Exercise goal
In the data, find the word "отдельную" and copy out every line that has it.

════

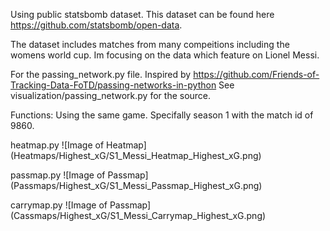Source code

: Using public statsbomb dataset. This dataset can be found here https://github.com/statsbomb/open-data.

The dataset includes matches from many compeitions including the womens world cup. Im focusing on the data which feature on Lionel Messi.

For the passing_network.py file. Inspired by https://github.com/Friends-of-Tracking-Data-FoTD/passing-networks-in-python 
See visualization/passing_network.py for the source.

Functions:
Using the same game. Specifally season 1 with the match id of 9860.

heatmap.py
![Image of Heatmap]
(Heatmaps/Highest_xG/S1_Messi_Heatmap_Highest_xG.png)

passmap.py
![Image of Passmap]
(Passmaps/Highest_xG/S1_Messi_Passmap_Highest_xG.png)

carrymap.py
![Image of Passmap]
(Cassmaps/Highest_xG/S1_Messi_Carrymap_Highest_xG.png)




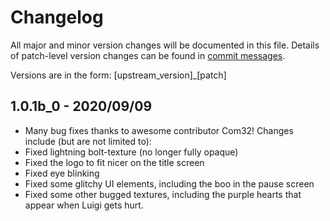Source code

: # Changelog
All major and minor version changes will be documented in this file. Details of
patch-level version changes can be found in [commit messages](../../commits/master).

Versions are in the form: \[upstream_version\]_\[patch\]

## 1.0.1b_0 - 2020/09/09
- Many bug fixes thanks to awesome contributor Com32! Changes include (but are not limited to):
- Fixed lightning bolt-texture (no longer fully opaque)
- Fixed the logo to fit nicer on the title screen
- Fixed eye blinking
- Fixed some glitchy UI elements, including the boo in the pause screen
- Fixed some other bugged textures, including the purple hearts that appear when Luigi gets hurt.
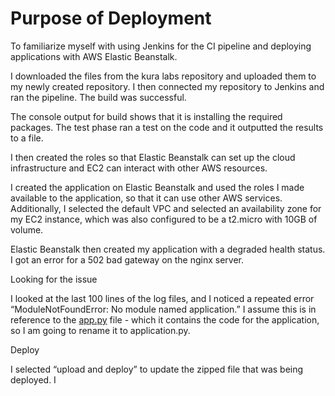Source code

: # Purpose of Deployment
To familiarize myself with using Jenkins for the CI pipeline and deploying applications with AWS Elastic Beanstalk. 


I downloaded the files from the kura labs repository and uploaded them to my newly created repository. I then connected my repository to Jenkins and ran the pipeline. The build was successful. 

The console output for build shows that it is installing the required packages. The test phase ran a test on the code and it outputted the results to a file. 

I then created the roles so that Elastic Beanstalk can set up the cloud infrastructure and EC2 can interact with other AWS resources. 

I created the application on Elastic Beanstalk and used the roles I made available to the application, so that it can use other AWS services. Additionally, I selected the default VPC and selected an availability zone for my EC2 instance, which was also configured to be a t2.micro with 10GB of volume. 

Elastic Beanstalk then created my application with a degraded health status. I got an error for a 502 bad gateway on the nginx server. 

Looking for the issue

I looked at the last 100 lines of the log files, and I noticed a repeated error “ModuleNotFoundError: No module named application.” I assume this is in reference to the [app.py](http://app.py) file - which it contains the code for the application, so I am going to rename it to application.py. 

Deploy

I selected “upload and deploy” to update the zipped file that was being deployed. I
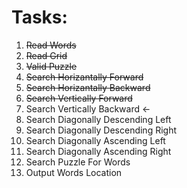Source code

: # Tasks:

1. ~~Read Words~~
2. ~~Read Grid~~
3. ~~Valid Puzzle~~
4. ~~Search Horizantally Forward~~
5. ~~Search Horizantally Backward~~
6. ~~Search Vertically Forward~~
7. Search Vertically Backward <-
8. Search Diagonally Descending Left
9. Search Diagonally Descending Right
10. Search Diagonally Ascending Left
11. Search Diagonally Ascending Right
12. Search Puzzle For Words
13. Output Words Location
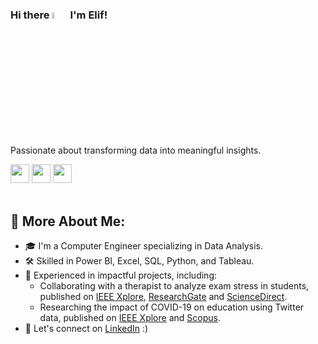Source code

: ### Hi there <img src="https://media.giphy.com/media/hvRJCLFzcasrR4ia7z/giphy.gif" width="5%"></a> I'm Elif! 

Passionate about transforming data into meaningful insights.


<div id="badges" align="left">
   <a href="mailto:elifberraa@gmail.com">
      <img src="https://img.shields.io/static/v1?message=Gmail&logo=gmail&label=&color=D14836&logoColor=white&labelColor=&style=for-the-badge" height=30></a>
   <a href="https://www.linkedin.com/in/elif-berra-erik/">
      <img src="https://img.shields.io/static/v1?message=LinkedIn&logo=linkedin&label=&color=0077B5&logoColor=white&labelColor=&style=for-the-badge" height=30></a> 
   <a href="https://medium.com/@elifberraa/">
      <img src="https://img.shields.io/badge/medium-%2312100E.svg?&style=for-the-badge&logo=medium&logoColor=white" height=30></a> 
</div>

<br>

## 🧐 More About Me:
- 🎓 I'm a Computer Engineer specializing in Data Analysis.
- 🛠️ Skilled in Power BI, Excel, SQL, Python, and Tableau.
- 🌟 Experienced in impactful projects, including:
  - Collaborating with a therapist to analyze exam stress in students, published on [IEEE Xplore](https://ieeexplore.ieee.org/document/9925379), [ResearchGate](https://www.researchgate.net/publication/371489377_Investigating_the_effects_of_stress_on_achievement_BIOSTRESS_dataset) and [ScienceDirect](https://www.sciencedirect.com/science/article/pii/S235234092300416X?via%3Dihub).
  - Researching the impact of COVID-19 on education using Twitter data, published on [IEEE Xplore](https://ieeexplore.ieee.org/document/9925379) and [Scopus](https://www.scopus.com/record/display.uri?eid=2-s2.0-85142745700&origin=inward&txGid=10c23c49f824bc9836879a6ce32159ec).
- 💬 Let's connect on [LinkedIn](https://www.linkedin.com/in/elif-berra-erik/) :)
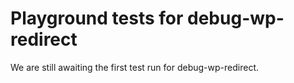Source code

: # Playground tests for debug-wp-redirect
We are still awaiting the first test run for debug-wp-redirect.
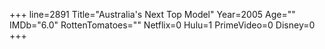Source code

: +++
line=2891
Title="Australia's Next Top Model"
Year=2005
Age=""
IMDb="6.0"
RottenTomatoes=""
Netflix=0
Hulu=1
PrimeVideo=0
Disney=0
+++

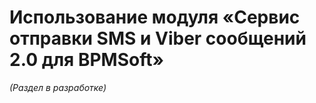 # Использование модуля «Сервис отправки SMS и Viber сообщений 2.0 для BPMSoft»

_(Раздел в разработке)_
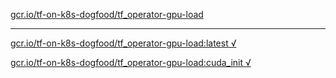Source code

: [gcr.io/tf-on-k8s-dogfood/tf_operator-gpu-load](https://hub.docker.com/r/anjia0532/tf-on-k8s-dogfood.tf_operator-gpu-load/tags/) 

----
[gcr.io/tf-on-k8s-dogfood/tf_operator-gpu-load:latest √](https://hub.docker.com/r/anjia0532/tf-on-k8s-dogfood.tf_operator-gpu-load/tags/)

[gcr.io/tf-on-k8s-dogfood/tf_operator-gpu-load:cuda_init √](https://hub.docker.com/r/anjia0532/tf-on-k8s-dogfood.tf_operator-gpu-load/tags/)

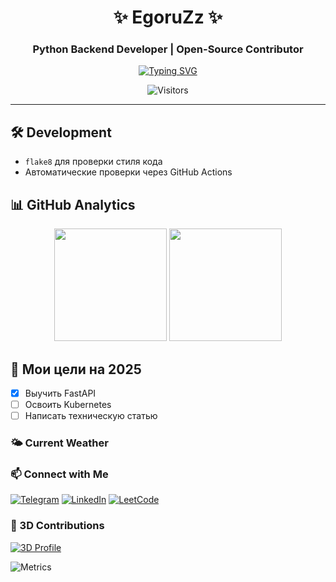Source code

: <div align="center">
  
# ✨ EgoruZz ✨

### Python Backend Developer | Open-Source Contributor
  
[![Typing SVG](https://readme-typing-svg.demolab.com?font=Fira+Code&pause=1000&color=22D3F7&width=435&lines=Clean+Code+Enthusiast;FastAPI+%7C+Django+%7C+SQL;Always+Learning+New+Tech)](https://git.io/typing-svg)

![Visitors](https://visitor-badge.glitch.me/badge?page_id=EgoruZz.EgoruZz)
  
</div>

---

## 🛠️ Development

- `flake8` для проверки стиля кода
- Автоматические проверки через GitHub Actions

## 📊 GitHub Analytics

<div align="center">
  <img height="180em" src="https://github-readme-stats.vercel.app/api?username=EgoruZz&show_icons=true&theme=radical" />
  <img height="180em" src="https://github-readme-stats.vercel.app/api/top-langs/?username=EgoruZz&layout=compact&theme=radical" />
</div>

## 🎯 Мои цели на 2025
- [x] Выучить FastAPI
- [ ] Освоить Kubernetes
- [ ] Написать техническую статью

### 🌤️ Current Weather
<!-- WEATHER_START -->
<!-- WEATHER_END -->


### 📫 Connect with Me
[![Telegram](https://img.shields.io/badge/-Telegram-26A5E4?logo=telegram&logoColor=white)](https://t.me/your_username)
[![LinkedIn](https://img.shields.io/badge/-LinkedIn-0A66C2?logo=linkedin&logoColor=white)](https://linkedin.com/in/your_username)
[![LeetCode](https://img.shields.io/badge/-LeetCode-FFA116?logo=leetcode&logoColor=black)](https://leetcode.com/your_username)

### 🎨 3D Contributions
[![3D Profile](https://github-profile-3d-contrib.vercel.app/api?username=EgoruZz&theme=dracula)](https://github.com/yoshi389111/github-profile-3d-contrib)

![Metrics](https://metrics.lecoq.io/EgoruZz?template=classic)
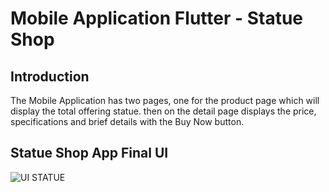 # Mobile Application Flutter - Statue Shop



## Introduction
The Mobile Application has two pages, one for the product page which will display the total offering statue. then on the detail page displays the price, specifications and brief details with the Buy Now button.

## Statue Shop App Final UI

![UI STATUE](https://user-images.githubusercontent.com/38379100/148509944-3a674a1a-a357-4795-b903-8ec5214230a2.png)
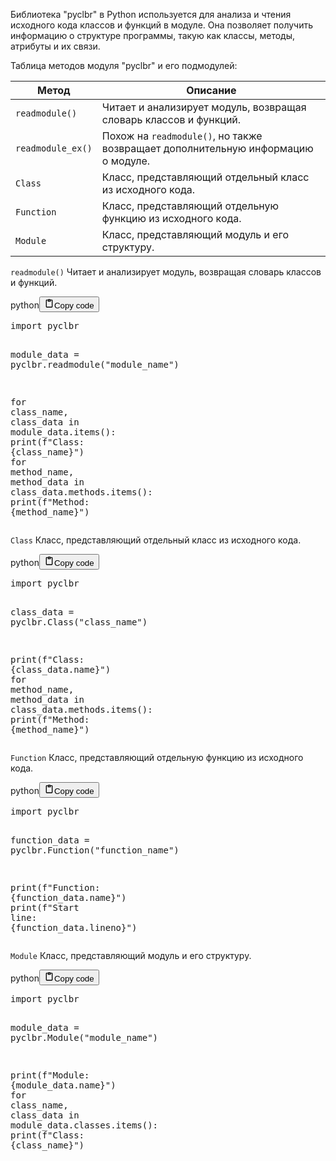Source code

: <p>Библиотека "pyclbr" в Python используется для анализа и чтения исходного кода классов и функций в модуле.
Она позволяет получить информацию о структуре программы, такую как классы, методы, атрибуты и их связи.</p>
<p>Таблица методов модуля "pyclbr" и его подмодулей:</p>
<table>
<thead>
<tr>
<th>Метод</th>
<th>Описание</th>
</tr>
</thead>
<tbody>
<tr>
<td><code>readmodule()</code></td>
<td>Читает и анализирует модуль, возвращая словарь классов и функций.</td>
</tr>
<tr>
<td><code>readmodule_ex()</code></td>
<td>Похож на <code>readmodule()</code>, но также возвращает дополнительную информацию о модуле.</td>
</tr>
<tr>
<td><code>Class</code></td>
<td>Класс, представляющий отдельный класс из исходного кода.</td>
</tr>
<tr>
<td><code>Function</code></td>
<td>Класс, представляющий отдельную функцию из исходного кода.</td>
</tr>
<tr>
<td><code>Module</code></td>
<td>Класс, представляющий модуль и его структуру.</td>
</tr>
</tbody>
</table>
<p><code>readmodule()</code> Читает и анализирует модуль, возвращая словарь классов и функций.</p>
<div class="code_element"><div class="lang_line"><text>python</text><button class="copy_code_button" onclick="CopyCode(this)"><svg style="width: 1.2em;height: 1.2em;" aria-hidden="true" xmlns="http://www.w3.org/2000/svg" fill="none" viewBox="0 0 24 24"><path stroke="currentColor" stroke-linecap="round" stroke-linejoin="round" stroke-width="2" d="M15 4h3a1 1 0 0 1 1 1v15a1 1 0 0 1-1 1H6a1 1 0 0 1-1-1V5a1 1 0 0 1 1-1h3m0 3h6m-5-4v4h4V3h-4Z"/></svg><text>Copy code</text></button></div><div class="code"><div class="highlight"><pre><span></span><span class="kn">import</span> <span class="nn">pyclbr</span>

<span class="n">module_data</span> <span class="o">=</span> <span class="n">pyclbr</span><span class="o">.</span><span class="n">readmodule</span><span class="p">(</span><span class="s2">&quot;module_name&quot;</span><span class="p">)</span>

<span class="k">for</span> <span class="n">class_name</span><span class="p">,</span> <span class="n">class_data</span> <span class="ow">in</span> <span class="n">module_data</span><span class="o">.</span><span class="n">items</span><span class="p">():</span>
    <span class="nb">print</span><span class="p">(</span><span class="sa">f</span><span class="s2">&quot;Class: </span><span class="si">{</span><span class="n">class_name</span><span class="si">}</span><span class="s2">&quot;</span><span class="p">)</span>
    <span class="k">for</span> <span class="n">method_name</span><span class="p">,</span> <span class="n">method_data</span> <span class="ow">in</span> <span class="n">class_data</span><span class="o">.</span><span class="n">methods</span><span class="o">.</span><span class="n">items</span><span class="p">():</span>
        <span class="nb">print</span><span class="p">(</span><span class="sa">f</span><span class="s2">&quot;Method: </span><span class="si">{</span><span class="n">method_name</span><span class="si">}</span><span class="s2">&quot;</span><span class="p">)</span>
</pre></div></div></div>

<p><code>Class</code> Класс, представляющий отдельный класс из исходного кода.</p>
<div class="code_element"><div class="lang_line"><text>python</text><button class="copy_code_button" onclick="CopyCode(this)"><svg style="width: 1.2em;height: 1.2em;" aria-hidden="true" xmlns="http://www.w3.org/2000/svg" fill="none" viewBox="0 0 24 24"><path stroke="currentColor" stroke-linecap="round" stroke-linejoin="round" stroke-width="2" d="M15 4h3a1 1 0 0 1 1 1v15a1 1 0 0 1-1 1H6a1 1 0 0 1-1-1V5a1 1 0 0 1 1-1h3m0 3h6m-5-4v4h4V3h-4Z"/></svg><text>Copy code</text></button></div><div class="code"><div class="highlight"><pre><span></span><span class="kn">import</span> <span class="nn">pyclbr</span>

<span class="n">class_data</span> <span class="o">=</span> <span class="n">pyclbr</span><span class="o">.</span><span class="n">Class</span><span class="p">(</span><span class="s2">&quot;class_name&quot;</span><span class="p">)</span>

<span class="nb">print</span><span class="p">(</span><span class="sa">f</span><span class="s2">&quot;Class: </span><span class="si">{</span><span class="n">class_data</span><span class="o">.</span><span class="n">name</span><span class="si">}</span><span class="s2">&quot;</span><span class="p">)</span>
<span class="k">for</span> <span class="n">method_name</span><span class="p">,</span> <span class="n">method_data</span> <span class="ow">in</span> <span class="n">class_data</span><span class="o">.</span><span class="n">methods</span><span class="o">.</span><span class="n">items</span><span class="p">():</span>
    <span class="nb">print</span><span class="p">(</span><span class="sa">f</span><span class="s2">&quot;Method: </span><span class="si">{</span><span class="n">method_name</span><span class="si">}</span><span class="s2">&quot;</span><span class="p">)</span>
</pre></div></div></div>

<p><code>Function</code> Класс, представляющий отдельную функцию из исходного кода.</p>
<div class="code_element"><div class="lang_line"><text>python</text><button class="copy_code_button" onclick="CopyCode(this)"><svg style="width: 1.2em;height: 1.2em;" aria-hidden="true" xmlns="http://www.w3.org/2000/svg" fill="none" viewBox="0 0 24 24"><path stroke="currentColor" stroke-linecap="round" stroke-linejoin="round" stroke-width="2" d="M15 4h3a1 1 0 0 1 1 1v15a1 1 0 0 1-1 1H6a1 1 0 0 1-1-1V5a1 1 0 0 1 1-1h3m0 3h6m-5-4v4h4V3h-4Z"/></svg><text>Copy code</text></button></div><div class="code"><div class="highlight"><pre><span></span><span class="kn">import</span> <span class="nn">pyclbr</span>

<span class="n">function_data</span> <span class="o">=</span> <span class="n">pyclbr</span><span class="o">.</span><span class="n">Function</span><span class="p">(</span><span class="s2">&quot;function_name&quot;</span><span class="p">)</span>

<span class="nb">print</span><span class="p">(</span><span class="sa">f</span><span class="s2">&quot;Function: </span><span class="si">{</span><span class="n">function_data</span><span class="o">.</span><span class="n">name</span><span class="si">}</span><span class="s2">&quot;</span><span class="p">)</span>
<span class="nb">print</span><span class="p">(</span><span class="sa">f</span><span class="s2">&quot;Start line: </span><span class="si">{</span><span class="n">function_data</span><span class="o">.</span><span class="n">lineno</span><span class="si">}</span><span class="s2">&quot;</span><span class="p">)</span>
</pre></div></div></div>

<p><code>Module</code> Класс, представляющий модуль и его структуру.</p>
<div class="code_element"><div class="lang_line"><text>python</text><button class="copy_code_button" onclick="CopyCode(this)"><svg style="width: 1.2em;height: 1.2em;" aria-hidden="true" xmlns="http://www.w3.org/2000/svg" fill="none" viewBox="0 0 24 24"><path stroke="currentColor" stroke-linecap="round" stroke-linejoin="round" stroke-width="2" d="M15 4h3a1 1 0 0 1 1 1v15a1 1 0 0 1-1 1H6a1 1 0 0 1-1-1V5a1 1 0 0 1 1-1h3m0 3h6m-5-4v4h4V3h-4Z"/></svg><text>Copy code</text></button></div><div class="code"><div class="highlight"><pre><span></span><span class="kn">import</span> <span class="nn">pyclbr</span>

<span class="n">module_data</span> <span class="o">=</span> <span class="n">pyclbr</span><span class="o">.</span><span class="n">Module</span><span class="p">(</span><span class="s2">&quot;module_name&quot;</span><span class="p">)</span>

<span class="nb">print</span><span class="p">(</span><span class="sa">f</span><span class="s2">&quot;Module: </span><span class="si">{</span><span class="n">module_data</span><span class="o">.</span><span class="n">name</span><span class="si">}</span><span class="s2">&quot;</span><span class="p">)</span>
<span class="k">for</span> <span class="n">class_name</span><span class="p">,</span> <span class="n">class_data</span> <span class="ow">in</span> <span class="n">module_data</span><span class="o">.</span><span class="n">classes</span><span class="o">.</span><span class="n">items</span><span class="p">():</span>
    <span class="nb">print</span><span class="p">(</span><span class="sa">f</span><span class="s2">&quot;Class: </span><span class="si">{</span><span class="n">class_name</span><span class="si">}</span><span class="s2">&quot;</span><span class="p">)</span>
</pre></div></div></div>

════

Result
<td>Класс, представляющий отдельную функцию из исходного кода.</td>
<p><code>Function</code> Класс, представляющий отдельную функцию из исходного кода.</p>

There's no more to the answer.